<<<<
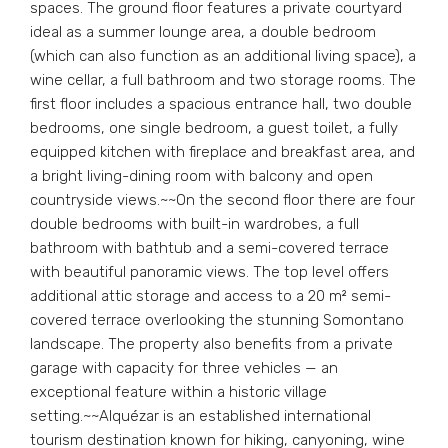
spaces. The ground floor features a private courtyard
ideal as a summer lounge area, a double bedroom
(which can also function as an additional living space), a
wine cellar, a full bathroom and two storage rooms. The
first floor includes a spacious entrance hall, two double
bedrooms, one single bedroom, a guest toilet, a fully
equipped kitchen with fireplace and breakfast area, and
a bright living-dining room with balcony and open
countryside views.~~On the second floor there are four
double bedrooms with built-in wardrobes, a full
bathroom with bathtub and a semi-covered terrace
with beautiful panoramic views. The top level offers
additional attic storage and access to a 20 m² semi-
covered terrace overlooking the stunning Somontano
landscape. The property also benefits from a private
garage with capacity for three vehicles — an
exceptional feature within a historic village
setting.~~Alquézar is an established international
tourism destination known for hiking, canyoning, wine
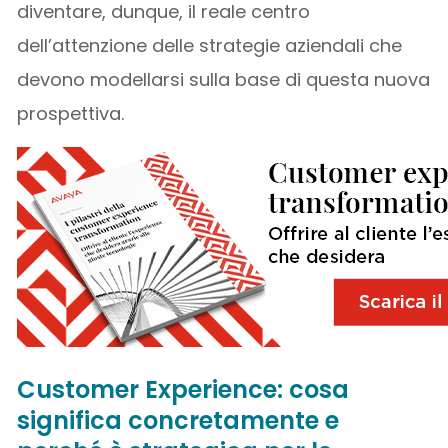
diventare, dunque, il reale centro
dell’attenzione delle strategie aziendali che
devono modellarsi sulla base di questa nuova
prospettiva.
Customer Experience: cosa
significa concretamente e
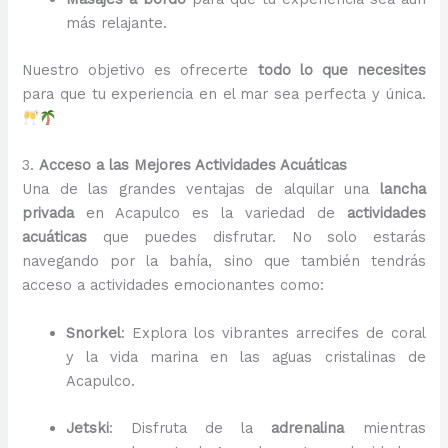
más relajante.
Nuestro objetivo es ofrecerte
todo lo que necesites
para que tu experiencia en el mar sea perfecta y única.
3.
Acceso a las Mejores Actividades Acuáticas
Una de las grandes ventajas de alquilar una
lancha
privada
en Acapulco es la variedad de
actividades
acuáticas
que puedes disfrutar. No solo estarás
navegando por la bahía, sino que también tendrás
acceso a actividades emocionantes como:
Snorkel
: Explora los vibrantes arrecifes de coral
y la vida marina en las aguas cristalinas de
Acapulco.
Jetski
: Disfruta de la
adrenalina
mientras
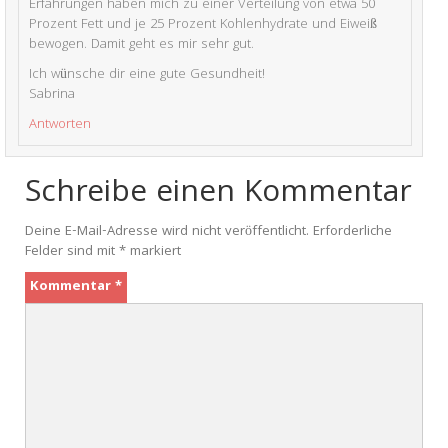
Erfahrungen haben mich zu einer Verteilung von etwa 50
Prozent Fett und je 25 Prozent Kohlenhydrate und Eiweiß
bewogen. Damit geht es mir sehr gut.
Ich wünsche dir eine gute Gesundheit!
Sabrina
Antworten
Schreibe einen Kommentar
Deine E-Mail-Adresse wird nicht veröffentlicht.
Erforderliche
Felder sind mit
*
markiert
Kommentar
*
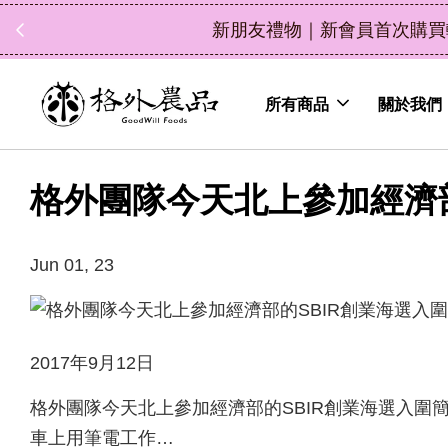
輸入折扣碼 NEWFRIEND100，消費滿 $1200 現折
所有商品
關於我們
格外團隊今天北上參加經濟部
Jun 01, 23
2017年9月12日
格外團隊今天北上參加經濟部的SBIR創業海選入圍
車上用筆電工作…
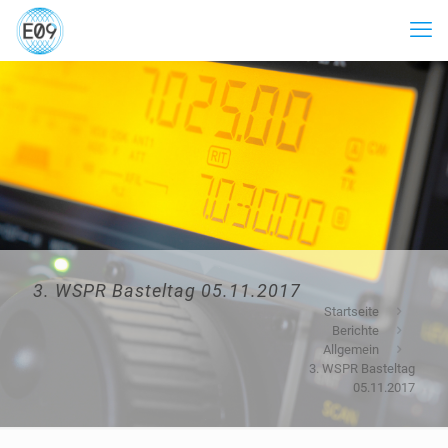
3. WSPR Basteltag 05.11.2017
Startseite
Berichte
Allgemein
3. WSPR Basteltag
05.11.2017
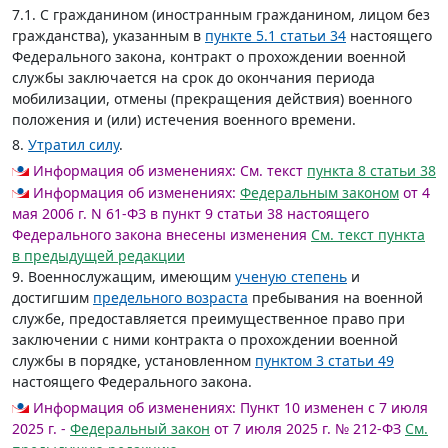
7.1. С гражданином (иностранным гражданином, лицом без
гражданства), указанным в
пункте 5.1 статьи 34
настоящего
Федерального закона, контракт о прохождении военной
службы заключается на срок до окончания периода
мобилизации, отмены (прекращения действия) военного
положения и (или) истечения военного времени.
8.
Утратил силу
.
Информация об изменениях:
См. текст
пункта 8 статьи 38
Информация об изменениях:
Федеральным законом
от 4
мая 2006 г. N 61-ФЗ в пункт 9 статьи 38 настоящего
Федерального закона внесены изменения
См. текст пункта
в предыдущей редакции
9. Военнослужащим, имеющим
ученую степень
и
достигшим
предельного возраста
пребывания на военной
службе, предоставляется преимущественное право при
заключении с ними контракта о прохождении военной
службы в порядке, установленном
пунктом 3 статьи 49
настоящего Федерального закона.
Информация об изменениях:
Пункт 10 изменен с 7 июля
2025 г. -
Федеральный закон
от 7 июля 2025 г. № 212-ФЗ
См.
>>>>
* [Action item]: Could you retype the text from all of the records above, with each line copied character for character and the pictures left out?

* [Response to the task]:
spaces. The ground floor features a private courtyard
ideal as a summer lounge area, a double bedroom
(which can also function as an additional living space), a
wine cellar, a full bathroom and two storage rooms. The
first floor includes a spacious entrance hall, two double
bedrooms, one single bedroom, a guest toilet, a fully
equipped kitchen with fireplace and breakfast area, and
a bright living-dining room with balcony and open
countryside views.~~On the second floor there are four
double bedrooms with built-in wardrobes, a full
bathroom with bathtub and a semi-covered terrace
with beautiful panoramic views. The top level offers
additional attic storage and access to a 20 m² semi-
covered terrace overlooking the stunning Somontano
landscape. The property also benefits from a private
garage with capacity for three vehicles — an
exceptional feature within a historic village
setting.~~Alquézar is an established international
tourism destination known for hiking, canyoning, wine
diventare, dunque, il reale centro
dell’attenzione delle strategie aziendali che
devono modellarsi sulla base di questa nuova
prospettiva.
Customer Experience: cosa
significa concretamente e
más relajante.
Nuestro objetivo es ofrecerte
todo lo que necesites
para que tu experiencia en el mar sea perfecta y única.
3.
Acceso a las Mejores Actividades Acuáticas
Una de las grandes ventajas de alquilar una
lancha
privada
en Acapulco es la variedad de
actividades
acuáticas
que puedes disfrutar. No solo estarás
navegando por la bahía, sino que también tendrás
acceso a actividades emocionantes como:
Snorkel
: Explora los vibrantes arrecifes de coral
y la vida marina en las aguas cristalinas de
Acapulco.
Jetski
: Disfruta de la
adrenalina
mientras
Erfahrungen haben mich zu einer Verteilung von etwa 50
Prozent Fett und je 25 Prozent Kohlenhydrate und Eiweiß
bewogen. Damit geht es mir sehr gut.
Ich wünsche dir eine gute Gesundheit!
Sabrina
Antworten
Schreibe einen Kommentar
Deine E-Mail-Adresse wird nicht veröffentlicht.
Erforderliche
Felder sind mit
*
markiert
Kommentar
*
輸入折扣碼 NEWFRIEND100，消費滿 $1200 現折
所有商品
關於我們
格外團隊今天北上參加經濟部
Jun 01, 23
2017年9月12日
格外團隊今天北上參加經濟部的SBIR創業海選入圍
車上用筆電工作…
3. WSPR Basteltag 05.11.2017
Startseite
Berichte
Allgemein
3. WSPR Basteltag
05.11.2017
7.1. С гражданином (иностранным гражданином, лицом без
гражданства), указанным в
пункте 5.1 статьи 34
настоящего
Федерального закона, контракт о прохождении военной
службы заключается на срок до окончания периода
мобилизации, отмены (прекращения действия) военного
положения и (или) истечения военного времени.
8.
Утратил силу
.
Информация об изменениях:
См. текст
пункта 8 статьи 38
Информация об изменениях:
Федеральным законом
от 4
мая 2006 г. N 61-ФЗ в пункт 9 статьи 38 настоящего
Федерального закона внесены изменения
См. текст пункта
в предыдущей редакции
9. Военнослужащим, имеющим
ученую степень
и
достигшим
предельного возраста
пребывания на военной
службе, предоставляется преимущественное право при
заключении с ними контракта о прохождении военной
службы в порядке, установленном
пунктом 3 статьи 49
настоящего Федерального закона.
Информация об изменениях:
Пункт 10 изменен с 7 июля
2025 г. -
Федеральный закон
от 7 июля 2025 г. № 212-ФЗ
См.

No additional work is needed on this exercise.